Getting to raytracing, usually the process requires a phase in which you build your world, create fast access structures (octatrees and the like) and then render pixels one by one. The natural subdivision is then to use one thread to perform the global work phase and then unleash raytracing threads, for example parallelizing the process to 1 render line per thread. If you did your homework, the renderer is a class which receives the world and the indication of which line to render, so the worker thread is extremely simple: at the beginning, instanciate the renderer and get the world "pointer", then wait on the input queue for a line index, wake up, render the line and put the RGB results in the output queue.
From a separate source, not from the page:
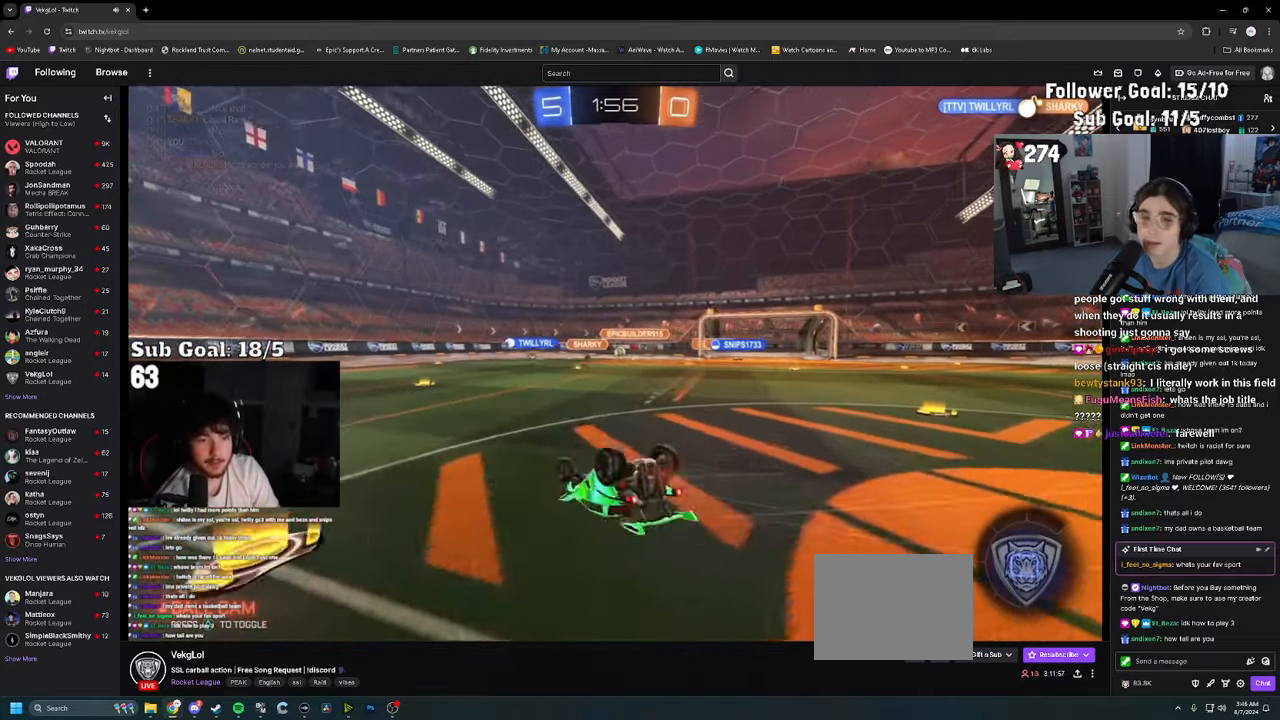
{"buttons": ["R2"], "left_stick": "center", "right_stick": "center", "events": [[33, "SQUARE", "down"], [116, "SQUARE", "up"], [200, "SQUARE", "down"], [283, "SQUARE", "up"], [416, "left_stick", "center"]]}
As you can see, a clean object oriented model maps into a multithreadable architecture very cleanly. As a real example, POV Ray scale almost perfectly linearly on 8 cores (POV is a darling for multi core benchmarkers).

Bye!!!

P.S.: I started my multithreader carrier in 1990, using a multiprocessor system which had, in its largest configuration, 36 worker processors (80826 at 10 MHz) and the task was to create a system (for the United States Postal Service) able to read the address on letters while they were handled, 12 letters per second. It filled two racks and it worked. It had only one trouble: it costed too much w.r.t. competion, which used a few MIPS processors.

nikita

Quote from: Sengin on June 12, 2008, 11:55:28 AM
It's not really a priority, I've just been really interested in multi-threading lately.  I kept coming up with ideas that may or may not work in improving efficiency (as much as possible, as in down to the pushing and popping of registerse) and couldn't find anything related online
Buy a book.
Seriously.. you're not the first person out there who wonders about that kind of stuff. There should be plenty of literature about both how to avoid the usual pitfalls of multiprocessing like deadlocks, mutual waiting etc. and asm code optimizations.  :)

If you want to keep searching the internet, try google scholar http://scholar.google.com/ when looking for research papers.